The snow on the lake had melted and congealed into the kind of perfect crust that I live for this time of year, so I had been out skate skiing on the lake most mornings over the previous week. This was the first morning, however, that I could feel that winter would soon be giving way. It was the layer of morning fog that first hinted at the change. It shone brilliant white in the early morning sunlight and lay in a thin layer just above the ice, a reaction to the milder breath of spring air that was slowly infiltrating into the North Country and condensing atop the ice and still mostly snow-covered ground.
Just the previous morning, with a temperature in the teens, it had seemed as though winter was still firmly in charge. What a difference a day can make in mid-April.
We see this every year, but it always seems a bit like a miracle, and it isn’t just us humans who sense that the switch has been flipped and the world around us has changed. It was no coincidence that this was the morning that the sandhill cranes returned to Lost Lake Swamp and I could hear their bugling as I made my way along the lake’s muskeg-lined western shore. Robins were back, singing from the birch forest on the high ground along the lake’s north shore. A redwing poked amidst the upturned roots of a tamarack, looking for his breakfast.
And the herring gulls, who have claimed Lost Lake’s only island, a slab of bedrock that hosts nearly 100 breeding pairs each summer, were back in force, calling with excitement, greeting the warmer air as it made its way north on an almost imperceptible southwest breeze.
It made me wonder if this would be my last ski of the season, which is why I lingered a bit on this pleasant morning. While the lake ice was still thick, the forecasted warmup over the weekend and the prospect of some rain, suggested my perfect skiing crust might well be spoiled for the season. But like the sandhill cranes and the herring gulls, I was ready to turn the page, tuck the skis away for the season, and turn to the spring.
We wrapped up our maple sugaring season a bit early this year, with a little over two gallons of rich, amber syrup to show for it, so I was ready to begin spring planting in the greenhouse and leave winter in the rear-view mirror.
I sometimes feel a bit of sympathy for those who live in warmer climates, where the seasonal changes are far less pronounced than the kind we enjoy. How do they experience that morning when spring breathes its first tentative breaths, or when that first slap of crisp and invigorating fall air serves as the impetus to prepare for the long winter ahead? These are remarkable moments and we are so much richer for the opportunity to experience them every year as the seasons turn.
- - -
» Instruction A
Please list each line of the listing that contains the word "Model", treating uppercase and lowercase as different.
The lake passage and the listing beneath it are unrelated material.

» Data extracts
- - -
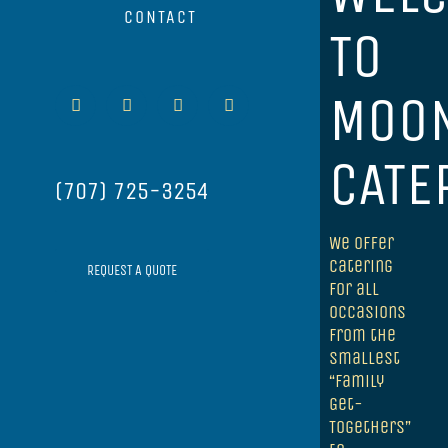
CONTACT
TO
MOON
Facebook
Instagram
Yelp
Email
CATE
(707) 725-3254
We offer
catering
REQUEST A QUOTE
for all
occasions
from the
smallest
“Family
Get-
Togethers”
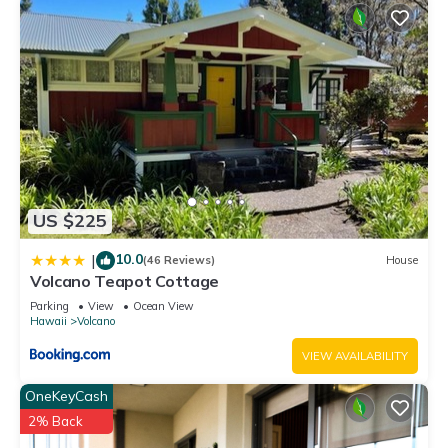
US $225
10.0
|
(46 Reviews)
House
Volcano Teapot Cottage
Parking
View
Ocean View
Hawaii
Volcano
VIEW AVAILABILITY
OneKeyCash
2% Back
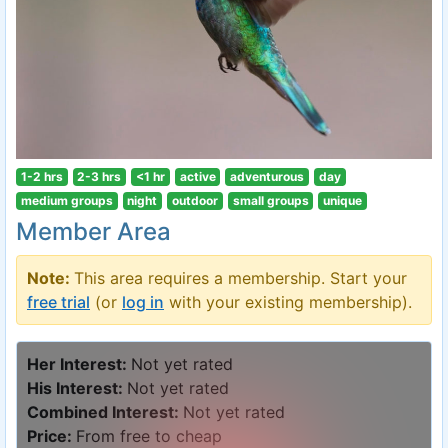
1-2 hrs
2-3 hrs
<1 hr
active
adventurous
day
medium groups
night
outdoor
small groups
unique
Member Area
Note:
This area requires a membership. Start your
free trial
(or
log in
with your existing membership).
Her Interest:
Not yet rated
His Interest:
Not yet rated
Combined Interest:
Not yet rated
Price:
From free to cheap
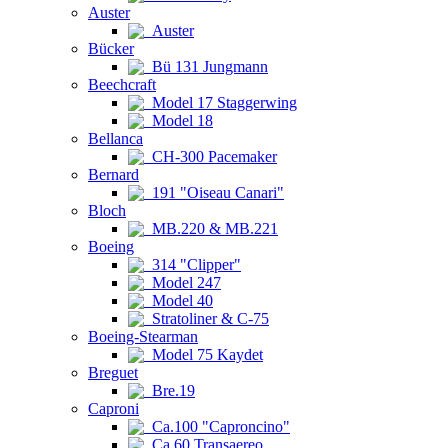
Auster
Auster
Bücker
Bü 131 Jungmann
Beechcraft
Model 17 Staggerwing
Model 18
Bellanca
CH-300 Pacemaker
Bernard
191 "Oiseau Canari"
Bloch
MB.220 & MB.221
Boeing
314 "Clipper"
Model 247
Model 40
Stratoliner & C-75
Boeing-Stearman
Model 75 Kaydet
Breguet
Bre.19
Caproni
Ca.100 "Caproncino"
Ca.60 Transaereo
- - -
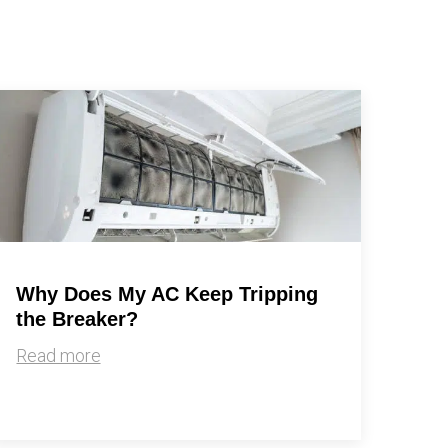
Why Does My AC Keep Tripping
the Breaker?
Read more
- - -
» Instruction B
Reproduce the stretch of the lake passage from "We see this" through "for his breakfast." word for word.

» Task output A
Model 17 Staggerwing
Model 18
Model 247
Model 40
Model 75 Kaydet

» Task output B
We see this every year, but it always seems a bit like a miracle, and it isn’t just us humans who sense that the switch has been flipped and the world around us has changed. It was no coincidence that this was the morning that the sandhill cranes returned to Lost Lake Swamp and I could hear their bugling as I made my way along the lake’s muskeg-lined western shore. Robins were back, singing from the birch forest on the high ground along the lake’s north shore. A redwing poked amidst the upturned roots of a tamarack, looking for his breakfast.